Diese institutionelle Fragmentierung schränkt den sinnvollen Übergang von unmittelbarer Katastrophenhilfe in die Wiederaufbauphase maßgeblich ein. Dazu kommen noch gegebenenfalls Hilfsinitiativen der Bundesländer, die zwar zur Koordination der Maßnahmen eingeladen werden, aber keinerlei Verpflichtung dazu haben.

Abgesehen davon prägen weitere Aspekte das Bild der Humanitären Hilfe in Österreich: Die Aufwendungen dafür sind verschwindend gering, ebenso wie der generelle Stellenwert der Humanitären Hilfe.

Der Auslandskatastrophenfonds (AKF) wurde anlässlich des Tsunami geschaffen und bis 2008 lediglich virtuell mit maximal 100 Mio. Euro dotiert; real wurde nur ein Bruchteil der Mittel durch den Ministerrat vergeben (grob geschätzt 12 Mio. Euro). Die Problematik an diesem Vergabemodus: Nur medial präsente Krisen kommen zum Zug, „vergessene“ Krisen werden in der Tagespolitik übersehen. Im Vorjahr wurde der AKF erstmals fix dotiert, allerdings nur mit bescheidenen 5 Mio. Euro. Unterstützt wurden damit unter anderem das UN-Hilfswerk in Gaza (UNRWA), die UN-Hilfe nach den Überschwemmungen in Burkino Faso und nun auch Haiti. Die Frage, wie viel künftig über multilaterale Organisationen abgewickelt wird und wie viel Hilfe bilateral durch NGOs geleistet werden soll, ist offen. Anzunehmen ist, dass multilaterale Zuwendungen gegenüber bilateralen zunehmen werden. Die Vergabe der Mittel sollte jedoch nicht dogmatisch erfolgen, sondern pragmatisch nach dem Kriterium der best- und schnellstmöglichen Hilfe für die am stärksten notleidende Bevölkerung. Viele humanitäre NGOs verfügen bereits vor dem Katastrophenfall über ein Netzwerk an HelferInnen vor Ort und können dadurch schnell und effizient reagieren.
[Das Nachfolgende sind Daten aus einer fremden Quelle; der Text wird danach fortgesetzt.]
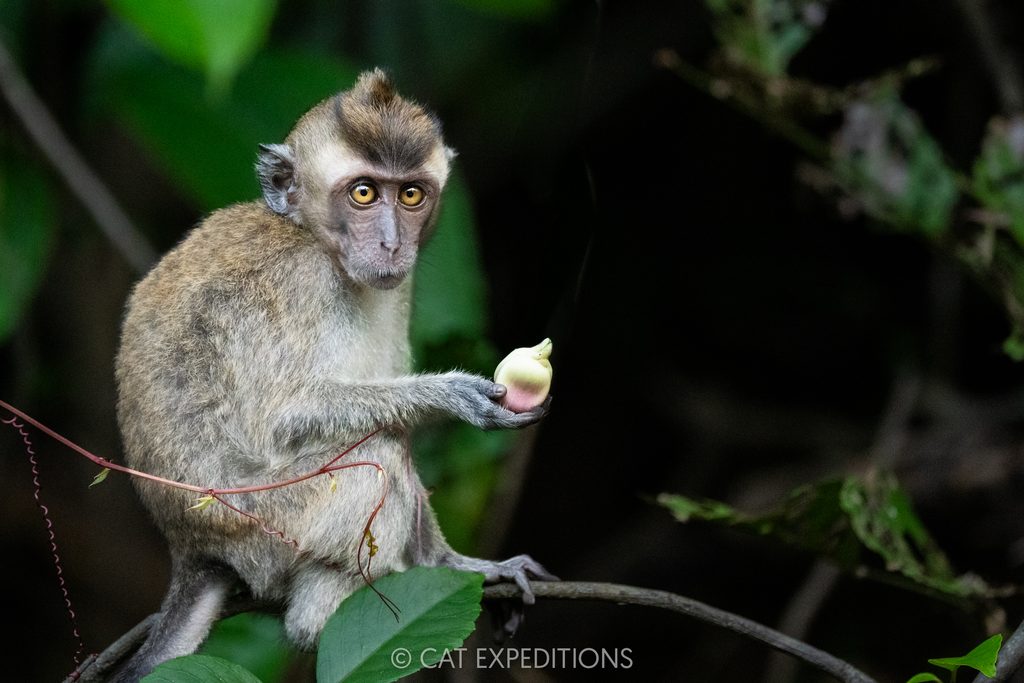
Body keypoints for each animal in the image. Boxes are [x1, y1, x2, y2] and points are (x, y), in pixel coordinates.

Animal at [109, 68, 554, 681]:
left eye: (410, 193)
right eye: (363, 193)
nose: (392, 243)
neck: (313, 237)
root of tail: (190, 547)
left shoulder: (399, 288)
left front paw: (455, 565)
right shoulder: (299, 279)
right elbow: (282, 419)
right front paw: (454, 397)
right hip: (266, 528)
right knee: (377, 458)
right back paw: (321, 620)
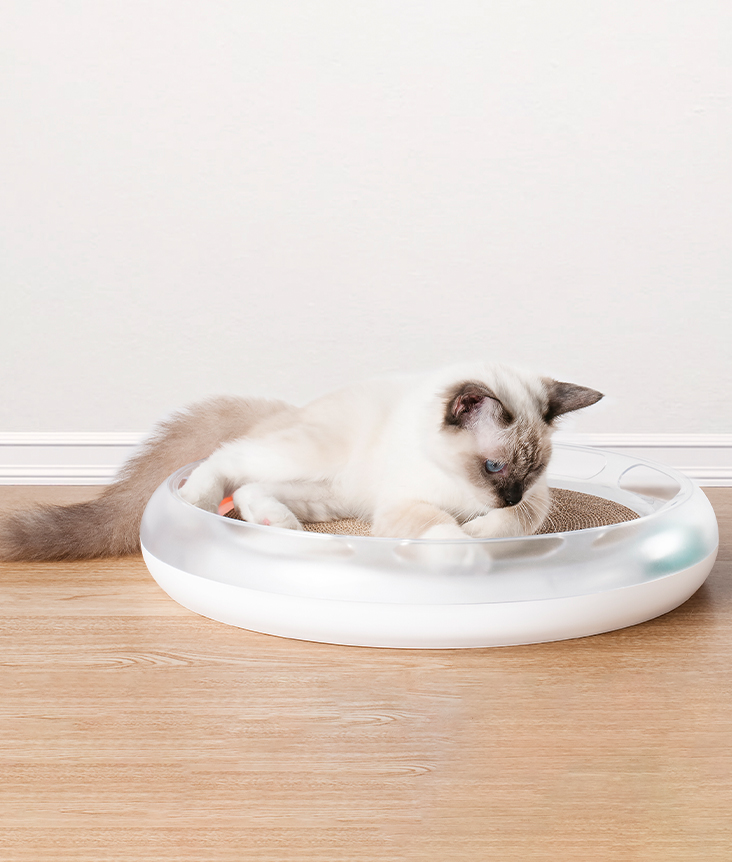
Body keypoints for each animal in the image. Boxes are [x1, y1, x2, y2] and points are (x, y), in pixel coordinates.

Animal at [0, 362, 602, 561]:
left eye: (531, 472)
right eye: (495, 468)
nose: (508, 493)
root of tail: (288, 409)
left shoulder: (536, 504)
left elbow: (515, 523)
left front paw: (487, 530)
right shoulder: (405, 507)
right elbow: (445, 532)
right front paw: (468, 547)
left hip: (328, 494)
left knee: (249, 490)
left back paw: (277, 526)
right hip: (306, 455)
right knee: (225, 461)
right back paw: (197, 498)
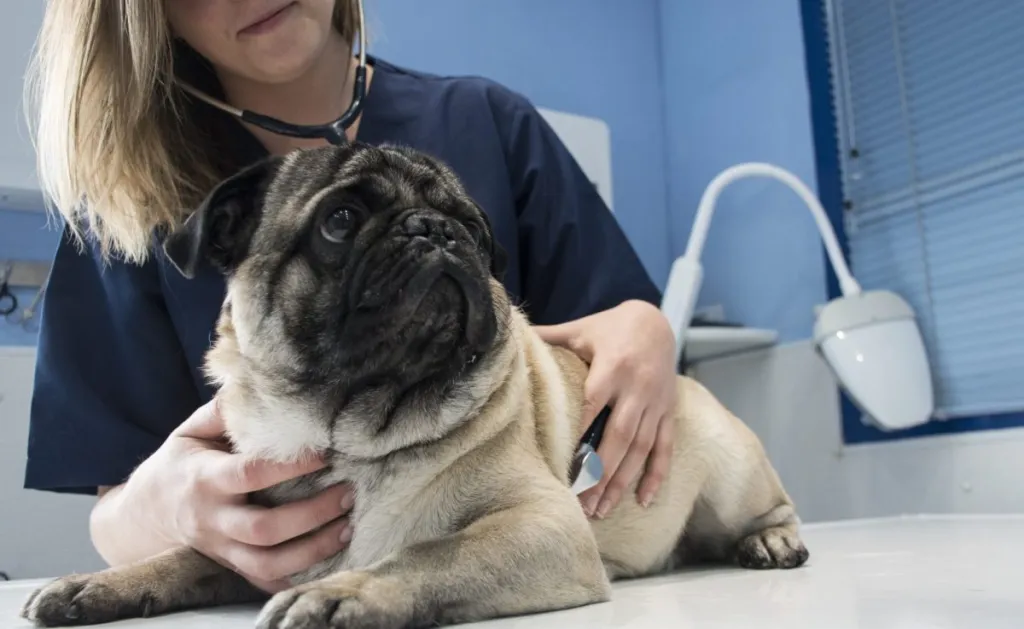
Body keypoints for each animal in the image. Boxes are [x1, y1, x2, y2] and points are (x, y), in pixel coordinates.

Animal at [19, 144, 806, 629]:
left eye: (473, 230)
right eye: (340, 220)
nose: (433, 230)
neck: (349, 431)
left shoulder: (543, 525)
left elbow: (431, 553)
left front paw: (341, 594)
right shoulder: (246, 549)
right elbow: (185, 555)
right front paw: (96, 585)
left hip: (731, 468)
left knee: (769, 506)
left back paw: (770, 541)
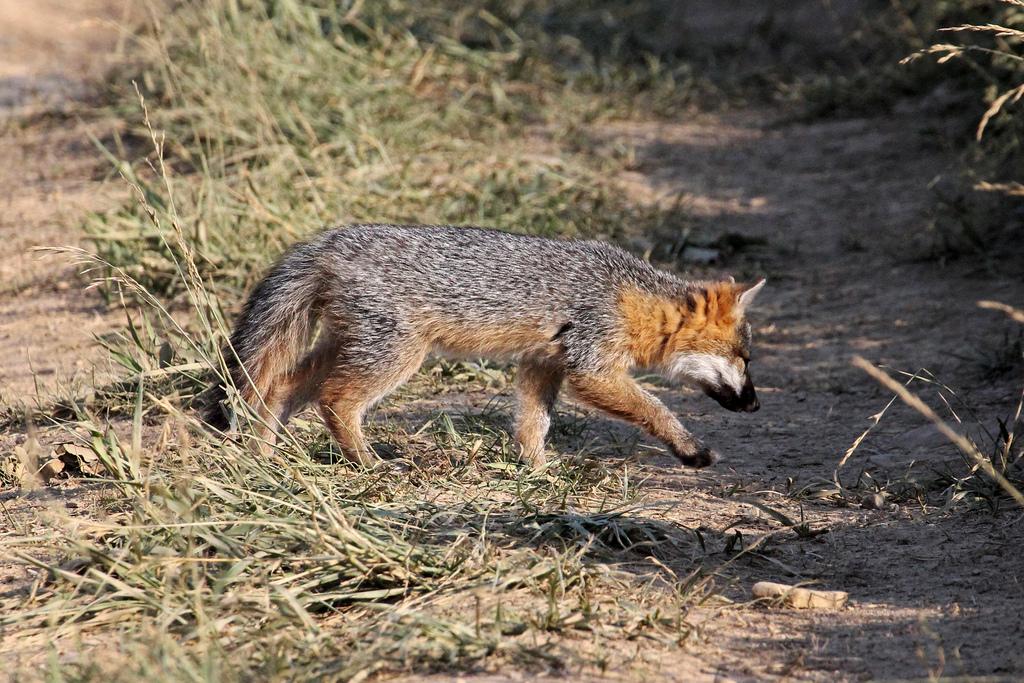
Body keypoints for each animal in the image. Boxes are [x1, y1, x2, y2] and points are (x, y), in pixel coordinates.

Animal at [203, 224, 765, 471]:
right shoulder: (591, 367)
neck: (630, 296)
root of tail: (334, 239)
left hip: (351, 346)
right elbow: (655, 407)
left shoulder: (542, 364)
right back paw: (368, 463)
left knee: (279, 388)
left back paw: (264, 459)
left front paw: (539, 472)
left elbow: (533, 424)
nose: (756, 405)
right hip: (397, 355)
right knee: (335, 400)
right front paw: (689, 448)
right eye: (745, 360)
Die Mittelvergabe sollte nach den humanitären Prinzipien der Menschlichkeit, Unabhängigkeit, Unparteilichkeit und Neutralität erfolgen und darf nicht von politischen Motiven geleitet werden.

Die geringe Bedeutung der Humanitären Hilfe in Österreich lässt sich quantitativ an dem bescheidenen Anteil der Aufwendungen für humanitäre Maßnahmen ablesen. Nicht einmal drei Prozent der Official Development Assistance (ODA) Österreichs wurden 2008 in Humanitäre Hilfe investiert. Zuwenig wurde dabei für Katastrophenvorsorge aufgewendet, die finanziell viermal günstiger ist als Katastrophenhilfe. Dies zeigen Erfahrungen im Bereich der Klimawandelfolgen besonders deutlich. Auch vergessene Krisen sind unterfinanziert. Problematisch ist die mangelnde Wahrnehmung der Humanitären Hilfe als eigenständiges Handlungsfeld insbesondere dann, wenn sie mit politisch-militärischen Zielen vermischt wird.

Herausforderungen für die österreichische Humanitäre Hilfe gibt es also genug. Lösungen auf institutioneller und thematischer Ebene müssen schnellstmöglich umgesetzt werden, um bei humanitären Krisen wie in Haiti den Menschen effizienter und effektiver helfen zu können. Das Budget für humanitäre Hilfsmaßnahmen – inklusive der Mittel aus dem Auslandskatastrophenfonds – sollte von einer einzigen Institution verwaltet werden und muss zudem beträchtlich steigen. So wendet z. B. die Schweiz mehr als 200 Mio. Euro für Humanitäre Hilfe auf (2008). Zusätzlich bedarf es dringend einer Gesamtstrategie für Humanitäre Hilfe, inklusive Prinzipien, auf deren Grundlage sie erfolgen soll, sowie der Festlegung eindeutiger Zuständigkeiten. Klare Verantwortlichkeiten sind eine der Voraussetzungen für ein kohärentes Vorgehen im und nach dem Katastrophenfall, um entwicklungssensitive Hilfe zu gewährleisten. Schließlich darf im humanitären Katastrophenfall die Frage nach der zuständigen Koordination nicht so lange unbeantwortet bleiben wie die Frage von Henry Kissinger.

Ruth Picker ist Geschäftsführerin von Globale Verantwortung – Arbeitsgemeinschaft für Entwicklung und Humanitäre Hilfe.
www.globaleverantwortung.at

Der Artikel wurde in Zusammenarbeit mit Sonja Greiner/ Mitarbeiterin im ÖRK in der Internationalen Hilfe verfasst.